Extract from the lab.ts zone file:
[...]
x.lab.ts.   IN  NS  vega-a.x.lab.ts.
x.lab.ts.   IN  NS  vega-b.x.lab.ts.
vega-a.x.lab.ts.IN  A   172.25.32.252
vega-b.x.lab.ts.IN  A   192.168.2.3
[...]

But this doesnt seem to work:
named-checkzone lab.ts /etc/bind/db.lab.ts says:
zone lab.ts/IN: x.lab.ts/NS 'vega-a.x.lab.ts' (out of zone) has no
addresses records (A or ) zone lab.ts/IN: x.lab.ts/NS
'vega-b.x.lab.ts' (out of zone) has no addresses records (A or )
zone lab.ts/IN: loaded serial 2 OK
  
I just ran a quick test, and it appears that named-checkzone actually 
goes out and tries to resolve glue records it encounters. Since you 
haven't delegated the zone yet, it's not surprising that the glue 
records don't resolve from the authoritative nameservers for the zone. 

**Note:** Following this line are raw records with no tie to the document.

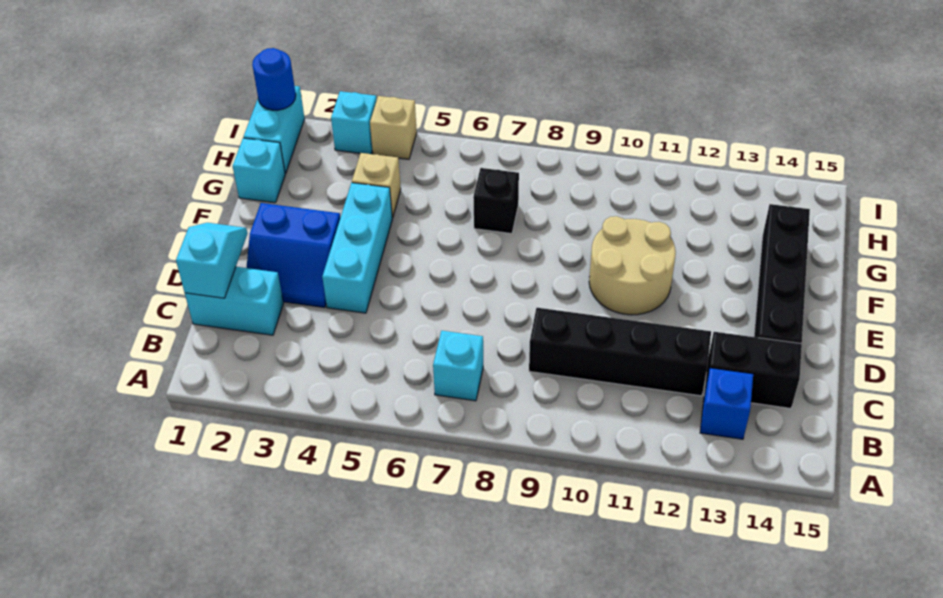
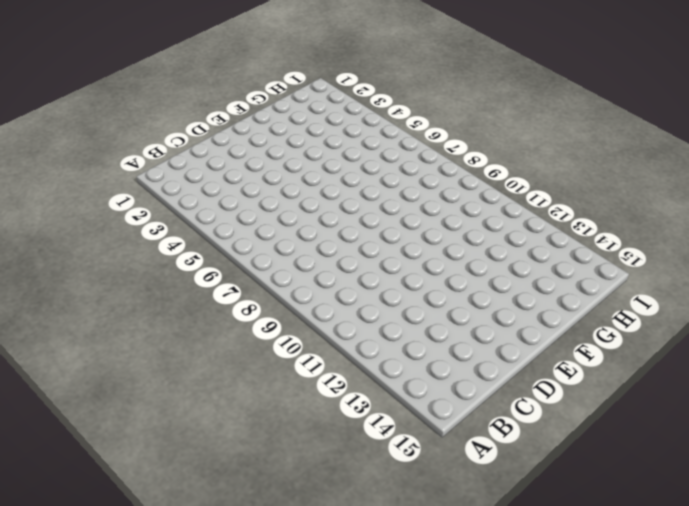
none -> cyan 1x1 brick [433,331,483,401]
none -> blue 1x1 brick [700,368,753,439]
none -> cyan 1x2 brick [185,267,283,335]

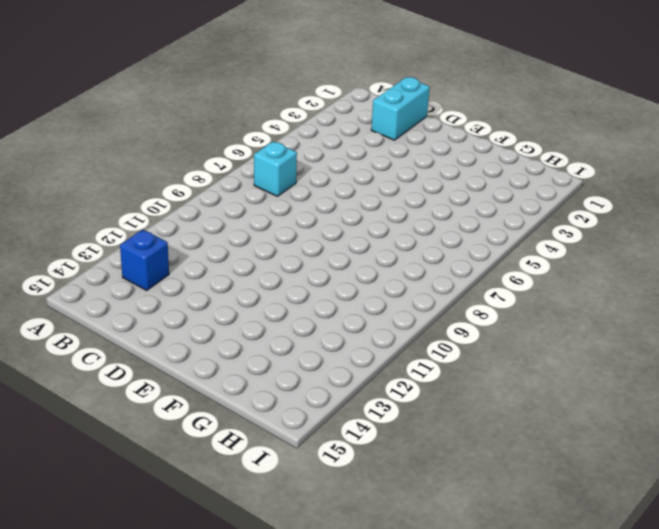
none -> black 1x4 brick [529,308,711,396]
none -> black 1x2 brick [704,332,802,408]
none -> blue 2x2 slope [246,203,340,308]

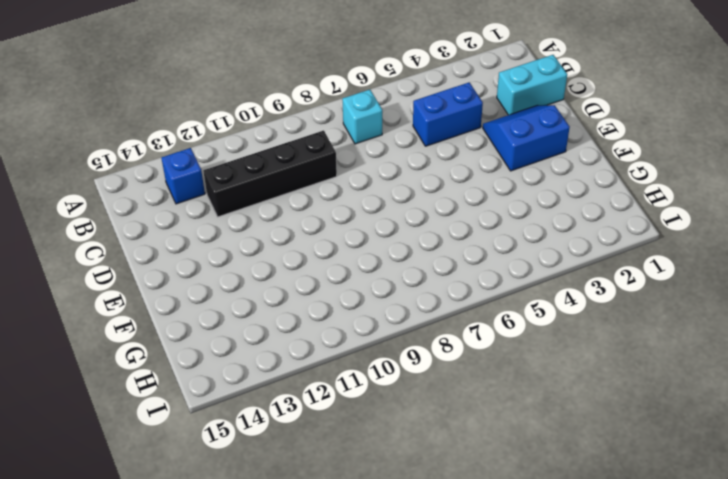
blue 1x2 brick [413,82,483,146] -> none
none -> black 1x2 brick [704,332,802,408]
none -> cyan 1x3 brick [322,183,392,313]
none -> black 1x4 brick [754,204,810,343]

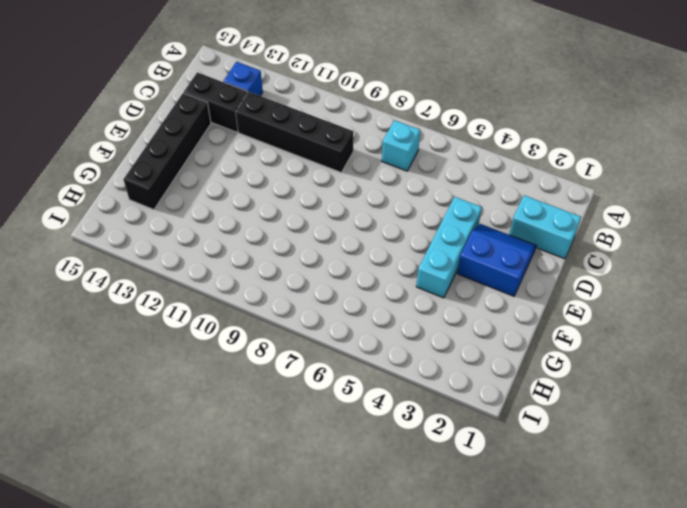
none -> tan 2x2 round brick [589,216,676,315]
none -> cyan 1x1 brick [233,138,285,203]
none -> tan 1x1 brick [352,153,401,218]

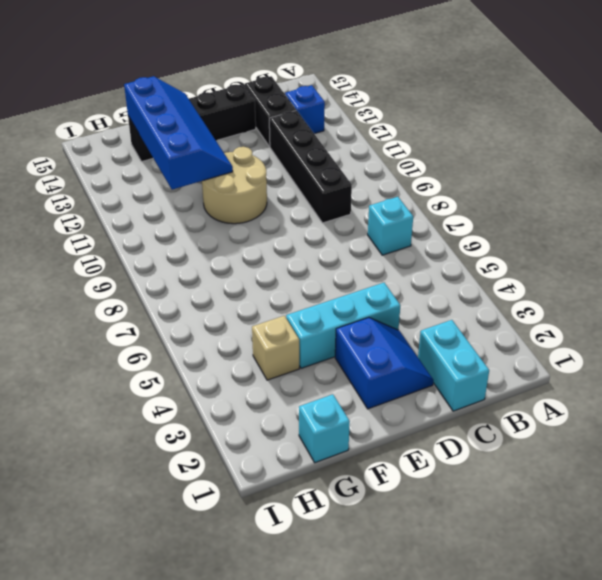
blue 2x4 slope [124,76,233,190] -> none
none -> black 1x1 brick [473,168,519,234]
none -> cyan 1x2 brick [244,86,305,174]
none -> cyan 1x1 brick [331,91,377,154]

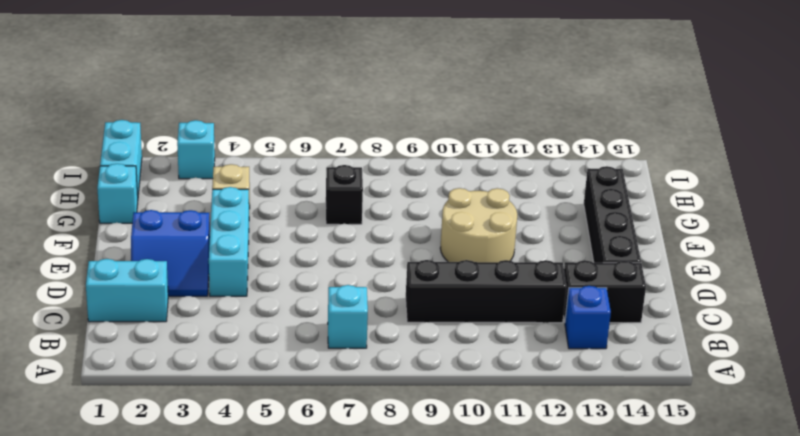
none -> tan 1x1 brick [370,96,417,159]
none -> cyan 1x2 slope [176,223,247,298]
none -> blue 1x1 round brick [252,48,296,110]

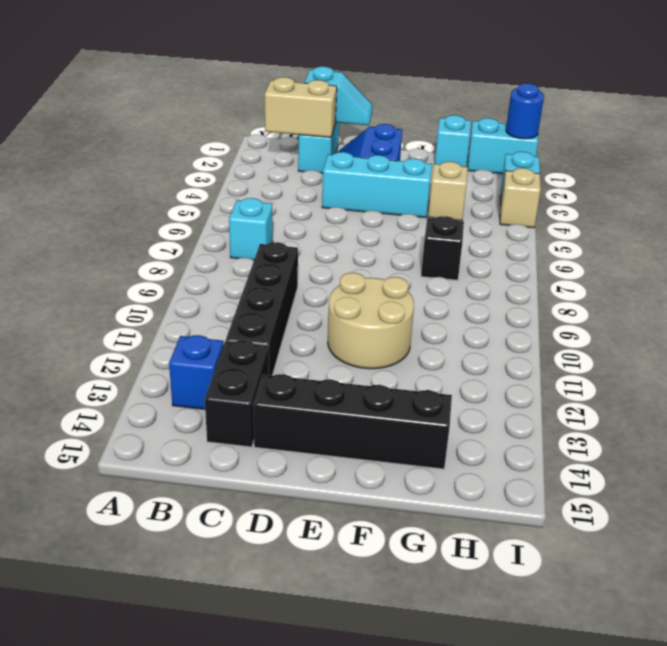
tan 1x2 brick [265,77,337,137] -> none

In this respect, I think named-checkzone is being more rigorous than 
named itself would be, as it loads the zone. If these no addresses 
records [sic] errors are the *only* ones being reported for the zone, 
then I'd try to load it and see if those errors magically evaporate once 
you do that.


I don't think delegation is the solution to your load-balancing 
requirement, however. NS'es are tried, sequentially, according to 
historical RTT statistics; _over_time_, faster-responding servers will 
tend to get tried before slow-responding ones, but this adaptivity may 
take time to kick in when the responsiveness of the target nameservers 
changes, so it would probably not be dynamic enough to meet your 
requirements, even _if_ the latency of DNS responses were reflective of 
the performance of the underlying app (which I question above).